Besides the supply chain dynamics for hydrogen and solar power equipments as was discussed in the previous report, the management has also identified certain issues like grid management with unpredictable environments, continuously evolving energy policy and regulations, Increased cybersecurity risk from expanded infrastructure as the major threats looming over the renewable energy sector however, with increased technological advancements in the distribution sector these threats can be easily overcome in near future. Eventhough the Company has no control over external factors which may adversely affect the Companys operation. These risk factors are continuously monitored by the management and necessary steps are taken to mitigate them.

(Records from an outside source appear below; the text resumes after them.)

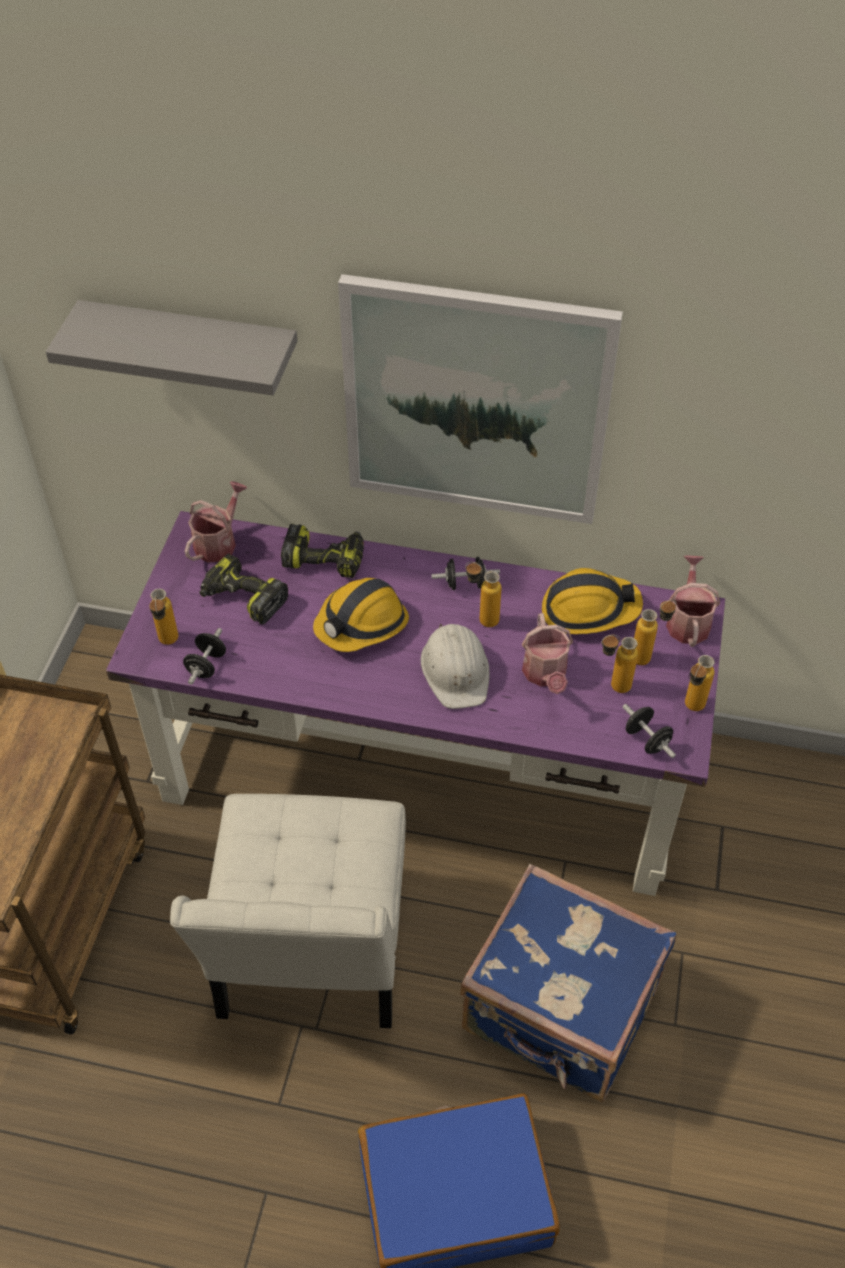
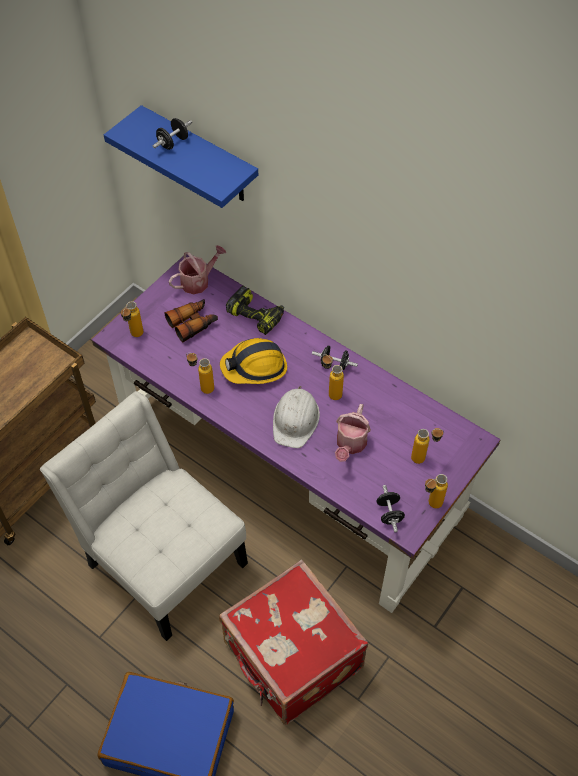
camera: 25 degrees right, 5 degrees up
grey shelf [46,300,297,395] -> blue shelf [104,105,258,208]
white chair [170,794,406,1028] -> white chair turned 105 degrees clockwise [40,391,248,641]
black dumbbell [183,628,226,685] -> black dumbbell moved to [153,118,192,150]
power drill [199,553,289,624] -> binoculars [164,299,218,342]
picture [338,274,623,524] -> none
blue suitcase [460,864,677,1102] -> red suitcase [219,559,368,725]
hard hat [542,568,643,634] -> none
bottle [601,635,638,693] -> bottle moved to [186,353,214,394]
watering can [666,555,720,647] -> none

7. Internal Control System and their adequacy:

The Company has strong internal control procedures in place that are commensurate with its size and operations. This ensures that all transactions are authorized, recorded and reported correctly. Regular internal audit and checks are carried out to ensure the robustness of the system.

8. Financial Performance:

During the year under review, the Company has recorded total revenue of Rs.1,061.16 Lakhs including the other income against the total revenue in the previous year of Rs. 33.24 Lakhs. Company has generated a Profit of Rs. 283.52 Lakhs for the year ended 31st March, 2024 as against loss in the previous year of Rs. 70.78 Lakhs.

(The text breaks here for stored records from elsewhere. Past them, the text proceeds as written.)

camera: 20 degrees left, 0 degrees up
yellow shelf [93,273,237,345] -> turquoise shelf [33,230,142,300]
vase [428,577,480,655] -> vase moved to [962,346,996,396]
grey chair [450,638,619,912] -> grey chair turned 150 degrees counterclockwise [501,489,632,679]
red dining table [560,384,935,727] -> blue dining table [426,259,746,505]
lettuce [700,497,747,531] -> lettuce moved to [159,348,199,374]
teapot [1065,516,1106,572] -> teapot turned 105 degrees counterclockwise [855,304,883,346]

9. Material Development in Human Resources / Industrial Relations:

Company recognizes the importance of motivated and empowered employees and has a clear employee value proposition focused on employee development, a satisfying work environment, performance appraisal, and appropriate empowerment. Further the Company believes motivated and empowered employees are the cornerstone of competitive advantage.

10. Key financial Ratios:

Following are the key financial ratios computed on Standalone basis:

Particulars FY 2023-24 FY 2022-23 Movement Remarks
Current Ratio 1.11 1.12 -0.33%
Debt / Equity Ratio 17.07 -2.01 948.68% Due to reduction in EBITDA, Equity has reduced.
Debt Service Coverage Ratio 1.07 -1.49 -171.75% Due to reduction in
Inventory Turnover Ratio -1.91 0.00 0.00% EBITDA during the current year
Debtors Turnover 1.44 24.55 -94.15% Due to realisation of Trade receivables
Net Capital Turnover Ratio 3.80 0.24 1462.23% Due to reduction in Net Current Assets
Net Profit Margin Ratio 0.41 -2.14 119.20% Due to reduction in EBITDA during current year
Return on Capital Employed 1960.32% 29.96% -7171.83% Due to reduction in EBITDA during current year
Creditors Turnover (in days) 1.97% 20.13% 90.20% Due to payments made to Trade Payables
Interest Coverage Ratio 22.66% 3.87% 485.24% Due to reduction in EBITDA during current year

There is significant change (i.e. 25% or more as compared to the immediate preceding financial year) in the above key financial ratios due to financial distress of the Company.

11. Cautionary Statement:

Statement in this report on Management Discussion & Analysis describing the Companys projections and estimates may be forward looking and are based on certain assumptions and expectations of future events. Actual results may differ from projections due to demand-supply condition, prices of finished goods and raw material, changes in Government regulations, tax structure and other factors. The Company assumes no responsibility in respect of forward-looking statements which may undergo change on the basis of subsequent development events.